Ora, capisco chi potrebbe obiettare che i Vin de France di alcuni vignaioli esprimono una territorialità perfino maggiore di quelli etichettati sotto l’aop o l’igp, ma poiché non vi è alcun controllo sulla loro origine, il consumatore deve fidarsi solo della parola data dal vignaiolo, il che, si ammetterà, qualche volta può essere un po’ pochino. Dunque, ecco che in Francia si fanno controlli nei ristoranti e scattano sanzioni se un Vin de France viene presentato insieme con i vini a denominazione di origine.
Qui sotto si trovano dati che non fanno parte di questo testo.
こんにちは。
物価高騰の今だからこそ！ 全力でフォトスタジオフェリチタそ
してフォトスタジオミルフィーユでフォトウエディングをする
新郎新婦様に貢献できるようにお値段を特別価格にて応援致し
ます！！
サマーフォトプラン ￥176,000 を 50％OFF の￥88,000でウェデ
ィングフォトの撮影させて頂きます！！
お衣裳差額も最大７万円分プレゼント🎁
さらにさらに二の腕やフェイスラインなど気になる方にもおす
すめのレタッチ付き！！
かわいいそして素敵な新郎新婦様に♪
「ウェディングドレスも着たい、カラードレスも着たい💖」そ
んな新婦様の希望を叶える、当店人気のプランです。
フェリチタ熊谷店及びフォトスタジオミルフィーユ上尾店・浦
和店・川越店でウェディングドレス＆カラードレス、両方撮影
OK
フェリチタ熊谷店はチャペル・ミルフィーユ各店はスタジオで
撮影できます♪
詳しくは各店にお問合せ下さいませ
In Italia, come detto detto, il problema per adesso non si pone. A parte casi eclatanti come Pipero che elenca anche il Tavernello, i Vini d’Italia nella ristorazione non si trovano praticamente mai, perché sono i vignaioli stessi a non usare questa modalità di etichettatura. Tuttavia, credo che la Repressione Frodi, che da noi si chiama Ispettorato centrale della tutela della qualità e della repressione frodi dei prodotti agroalimentari (in acronimo Icqrf) avrebbe il suo bel da fare se incominciasse a verificare, e conseguentemente a sanzionare, una singola, specifica sezione delle liste dei vini, ossia quella che riguarda gli spumanti. Mi accade infatti sempre più spesso di vedere indicati sotto la dicitura Prosecco anche dei vini spumanti che con i tre Prosecco esistenti – il doc e i docg di Asolo e Conegliano valdobbiadene – non c’entrano affatto, tant’è vero che si chiamano Franciacorta, Trento e quant’altro. La deriva non è recente. Già nel 2018 Fabio Giavedoni scriveva su Slow Wine a proposito di un ristorante che menzionava nella propria lista un sedicente Prosecco Ferrari Brut, ma i casi mi pare che si siano moltiplicati, e adesso per alcuni ristoratori italiani quel che è mosso è considerato prosecco, a prescindere dalla denominazione di origine, il che non è affatto bello né per i produttori di Prosecco, né per quelli di altre denominazioni, e nemmeno per i ristoratori che lavorano bene e valorizzano i vini. So benissimo che questo vale anche per i consumatori, che ormai chiamano anch’essi prosecco qualunque vino con le bollicine, ma i consumatori non vendono vino, mentre chi vende dev’essere chiaro e trasparente riguardo a ciò che vende. Da quel che vedo nelle liste di vari bar e ristoranti, ho idea che il gettito delle sanzioni per un tal genere di omissione potrebbe raggiungere livelli abbastanza significativi. La soluzione, per evitare le multe, sarebbe piuttosto semplice, ossia far bene il proprio mestiere.